=== Work task ===
Exclude images, then output the remaining data verbatim.

Supplied material Start Marker

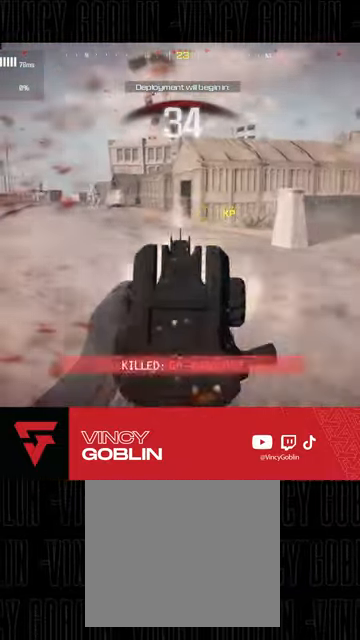
Gameplay with a controller (PlayStation layout); each line is a JSON object with the inputs held at the frame after it. "events" lists button and stick changes between this image and that frame as [ms after this image, input, new state], when the widget could be followed in between.
{"buttons": ["L3", "R3"], "left_stick": "up-right", "right_stick": "left", "events": [[33, "L2", "up"], [67, "R2", "up"], [100, "L3", "down"], [200, "L3", "up"], [233, "TRIANGLE", "down"], [300, "L3", "down"], [333, "TRIANGLE", "up"], [400, "L3", "up"], [467, "R3", "down"], [500, "L3", "down"], [500, "right_stick", "left"]]}
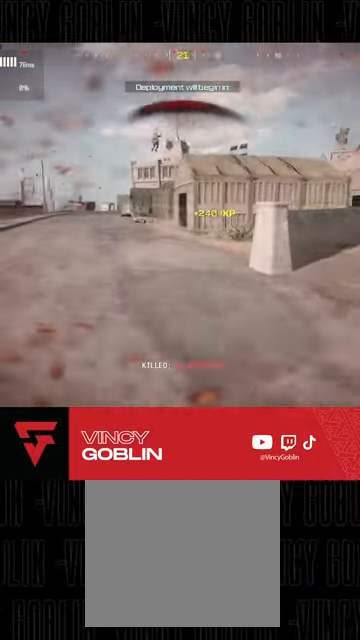
{"buttons": ["L2", "R2"], "left_stick": "right", "right_stick": "up", "events": [[67, "L3", "up"], [100, "L1", "down"], [133, "R3", "up"], [167, "L2", "down"], [167, "right_stick", "center"], [233, "L1", "up"], [233, "left_stick", "right"], [367, "R2", "down"], [400, "right_stick", "up"]]}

Supplied material End Marker

=== Reply ===
Gameplay with a controller (PlayStation layout); each line is a JSON object with the inputs held at the frame after it. "events" lists button and stick changes between this image and that frame as [ms after this image, input, new state], when the widget could be followed in between.
{"buttons": ["L3", "R3"], "left_stick": "up-right", "right_stick": "left", "events": [[33, "L2", "up"], [67, "R2", "up"], [100, "L3", "down"], [200, "L3", "up"], [233, "TRIANGLE", "down"], [300, "L3", "down"], [333, "TRIANGLE", "up"], [400, "L3", "up"], [467, "R3", "down"], [500, "L3", "down"], [500, "right_stick", "left"]]}
{"buttons": ["L2", "R2"], "left_stick": "right", "right_stick": "up", "events": [[67, "L3", "up"], [100, "L1", "down"], [133, "R3", "up"], [167, "L2", "down"], [167, "right_stick", "center"], [233, "L1", "up"], [233, "left_stick", "right"], [367, "R2", "down"], [400, "right_stick", "up"]]}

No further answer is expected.